Suffer with those who suffer: compassion in our times
by Leonardo Boff
A cloak of suffering and pain covers the whole of humanity, threatened by Covid-19. The culture of capital, in which we live, is characterized by individualism and a crying lack of cooperation. The Pope, on the Italian island of Lampeduza, seeing hundreds of Africans arriving by boat from Africa and being unwelcomed by the local population, said almost in tears: “Our modern culture has robbed us of compassion for our fellow human beings; we have become incapable of crying.
It seems that the inflation of instrumental and analytical rationality has caused us a kind of lobotomy: we have become insensitive to the suffering of others. The current president is the most tragic proof of this indifference. He has never visited a hospital overcrowded with people contaminated by Covid-19, many of them suffocating to death.
The pandemic made us discover our deep humanity: the centrality of life, the interdependence among all, the solidarity and the necessary care. It made us more sensitive. It brought back compassion.
Compassion is the ability to feel and share the passion of the other, to whisper words of hope into the ear, to offer a shoulder and say that you are there for them come and go, to be able to cry together but also to encourage each other.
Compassion is a transcultural human feeling. It can be found in all cultures: everyone bends over the fallen and bends down before the dignity of the suffering of the other.
Some time ago an ancient Egyptian tomb was discovered with this inscription, full of compassion: “I was someone who listened to the widow’s complaint; I was someone who wept for a misfortune and consoled the downcast; I was someone who heard the sobbing of the orphan girl and wiped her tears; I was someone who had compassion on a desperate woman.
Today the relatives of those killed and affected by Covid-19, which left in its victims severe sequelae, call us to live this better side of our humanity: compassion.

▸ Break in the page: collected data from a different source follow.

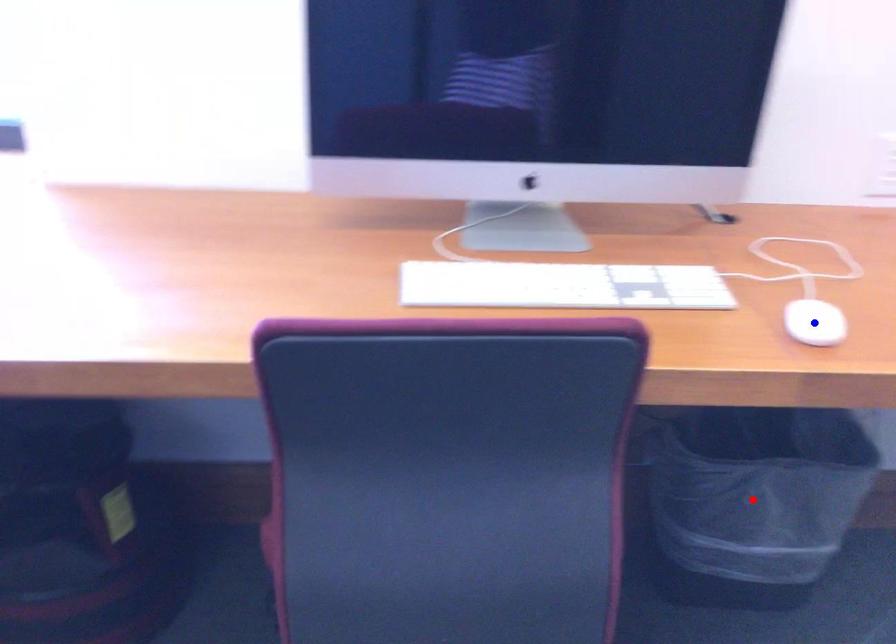
Question: In the image, two points are highlighted. Which point is nearer to the camera? Reply with the corresponding letter.

Choices:
 (A) blue point
 (B) red point

Answer: (A)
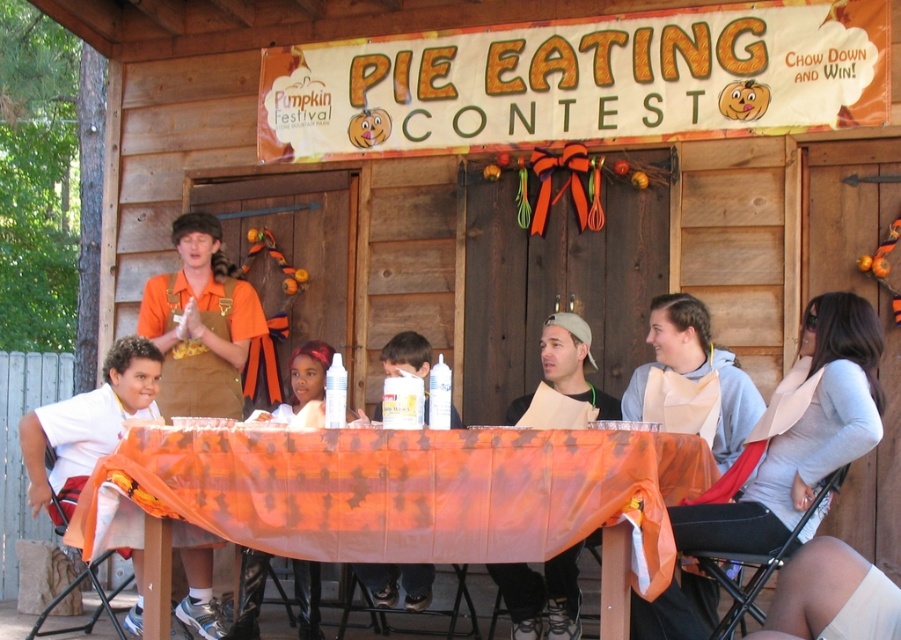
You are a contestant in the pumpkin pie eating contest and you need to choose a bib. The light beige paper bib at lower right and the white paper bib at center are available. Which bib is bigger?

The light beige paper bib at lower right is larger in size than the white paper bib at center, so the light beige paper bib at lower right is bigger.

Consider the image. You are a photographer at the pumpkin festival and want to capture a closeup of the orange sheer fabric at center and the light beige paper bib at lower right in the same frame. The camera you are using has a maximum focus range of 60 centimeters. Will you be able to fit both items in the frame without moving the camera?

The orange sheer fabric at center and light beige paper bib at lower right are 67.61 centimeters apart. Since the distance between them exceeds the camera maximum focus range of 60 centimeters, you will not be able to fit both items in the frame without moving the camera.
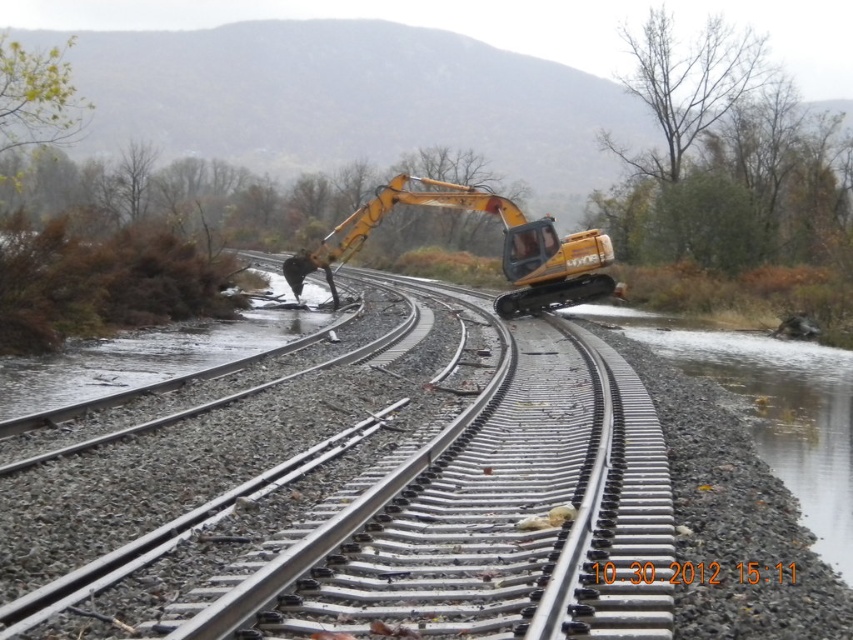
You are a railway inspector checking the scene. You notice the metal train track at center and the clear water at bottom right. Which object appears larger in the image?

The clear water at bottom right is larger than the metal train track at center.

You are a railway inspector checking the tracks. You notice the metal train track at center and the yellow rubber excavator at center. Which object is larger in size?

The yellow rubber excavator at center is larger than the metal train track at center.

You are a railway inspector checking the tracks. You notice the clear water at bottom right and the yellow rubber excavator at center. Which object is closer to you from your current position?

The clear water at bottom right is in front of the yellow rubber excavator at center, so it is closer to you.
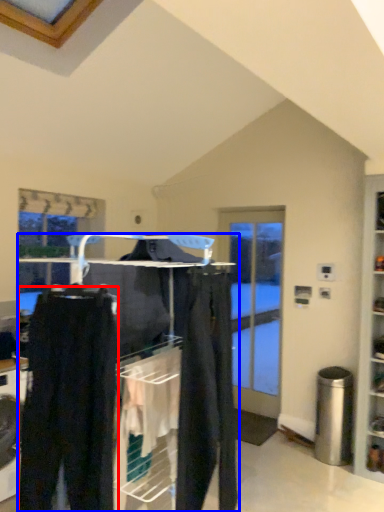
Question: Which of the following is the closest to the observer, trousers (highlighted by a red box) or closet (highlighted by a blue box)?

St. Thomas Aquinas wrote in his Summa Theologica that compassion is more excellent than love for one’s neighbor; the latter is directed toward the other; compassion is directed toward the other who suffers.
From quantum physics, contemporary cosmology, and bioanthropology we learn that the fundamental law of all things and of the entire universe is not competition and the triumph of the most capable of adaptation, but the cooperation and synergy of all with all. Even the smallest and weakest has the right to live, because it has its place among all beings and carries within it a message to be heard by all. In this field, compassion among all beings other than humans also applies.
The following legend is told about St. Francis, who was especially compassionate with lepers, with the worm that could not make a hole in the hard soil of the road and who was compassionate enough to remove it and bring it to the damp earth, or with the broken twig:
He found a boy who was carrying in a cage doves to be sold in the market. He begged him: “Good child, give me these humble and innocent little doves so that they will not be killed and eaten by men. The boy, touched by St. Francis’ innocent love, gave him the cage with the doves. Whispering, St. Francis said to them: “my dear little sisters, foolish and simple, why have you let yourselves be caught? Behold, I am coming to set you free. He opened the cage. Instead of flying out, they went lining up on his chest and in his hood and did not want to leave. St. Francis took them to the hermitage and told them, “multiply as your Creator wills. They had many chicks. They did not leave the company of St. Francis and the friars, as if they were domestic. They only took off and flew away when St. Francis blessed them and let them go.
As can be seen, compassion, along the lines of Buddhism and Arthur Schopenhauer’s “Fundamentals of Morals” (1840), all founded on unlimited compassion for all beings, is not only important for those who are currently suffering, but for all of creation.
Let’s conclude with the inspiring words of the Dalai Lama: “Whether you believe in God or not, whether you believe in Buddha or not Even if you can’t help them with money, it’s still always worthwhile to express moral support and empathy. This should be the basis of our action. Whether we call it religion or not is the least of our concerns” (Logic of Love, 1998).What matters is compassion.